BEGIN MATERIAL PROVIDED
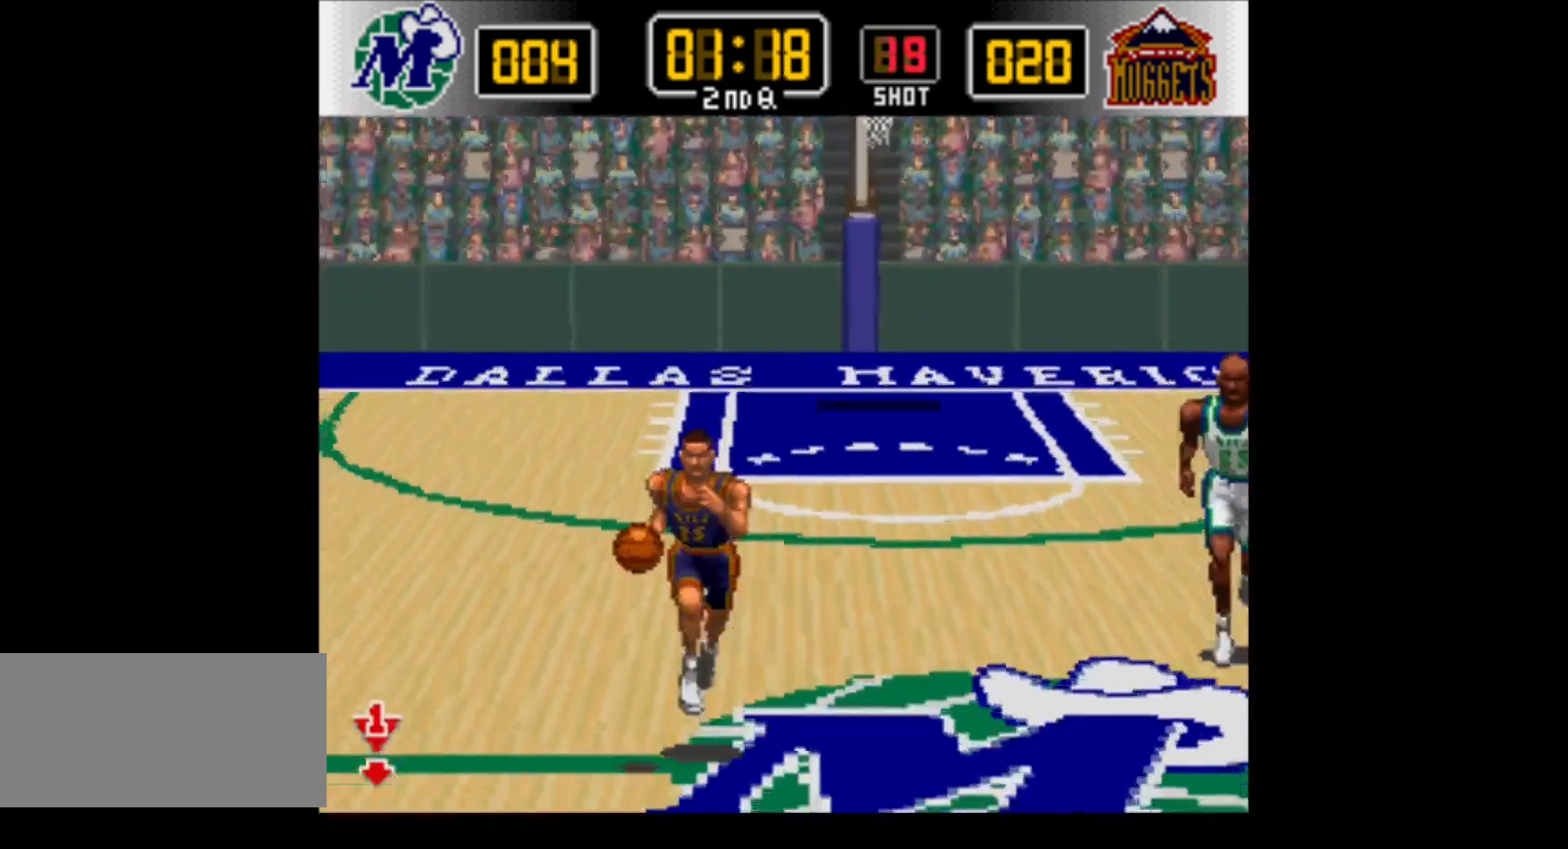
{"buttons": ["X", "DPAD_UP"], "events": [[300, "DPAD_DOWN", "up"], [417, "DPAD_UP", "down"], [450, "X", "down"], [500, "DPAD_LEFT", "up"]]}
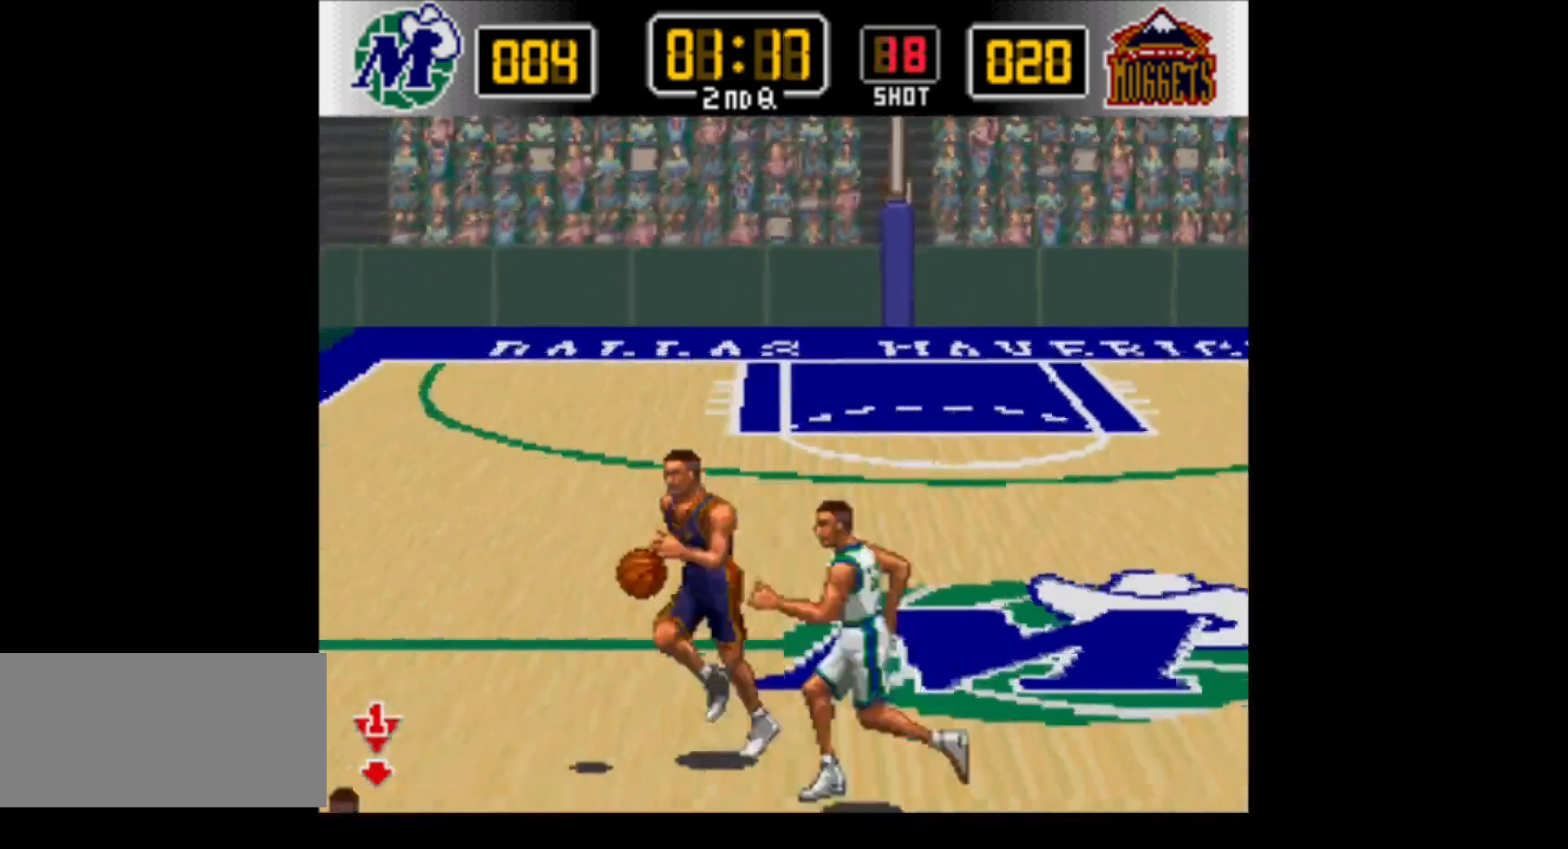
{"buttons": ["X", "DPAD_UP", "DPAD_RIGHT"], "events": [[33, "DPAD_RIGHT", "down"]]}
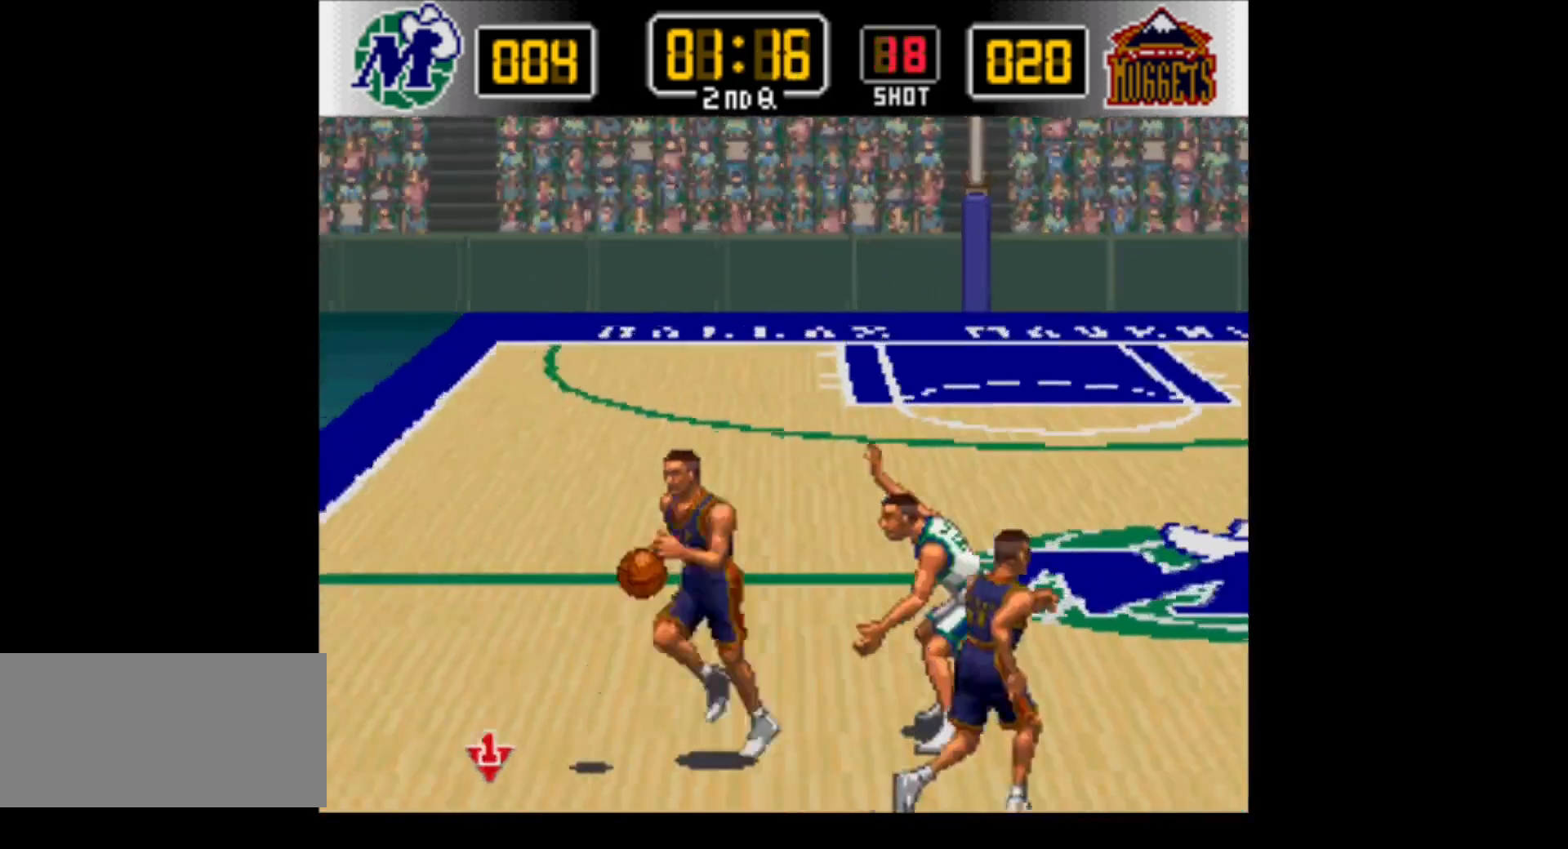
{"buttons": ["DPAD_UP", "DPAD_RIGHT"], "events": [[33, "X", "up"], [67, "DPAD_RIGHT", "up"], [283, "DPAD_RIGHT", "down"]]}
END MATERIAL PROVIDED
■ **INSTRUCTIONS TO FOLLOW**
Print the whole listing above exactly, and keep every picture out of the copy.

■ **WRITTEN RESPONSE**
{"buttons": ["X", "DPAD_UP"], "events": [[300, "DPAD_DOWN", "up"], [417, "DPAD_UP", "down"], [450, "X", "down"], [500, "DPAD_LEFT", "up"]]}
{"buttons": ["X", "DPAD_UP", "DPAD_RIGHT"], "events": [[33, "DPAD_RIGHT", "down"]]}
{"buttons": ["DPAD_UP", "DPAD_RIGHT"], "events": [[33, "X", "up"], [67, "DPAD_RIGHT", "up"], [283, "DPAD_RIGHT", "down"]]}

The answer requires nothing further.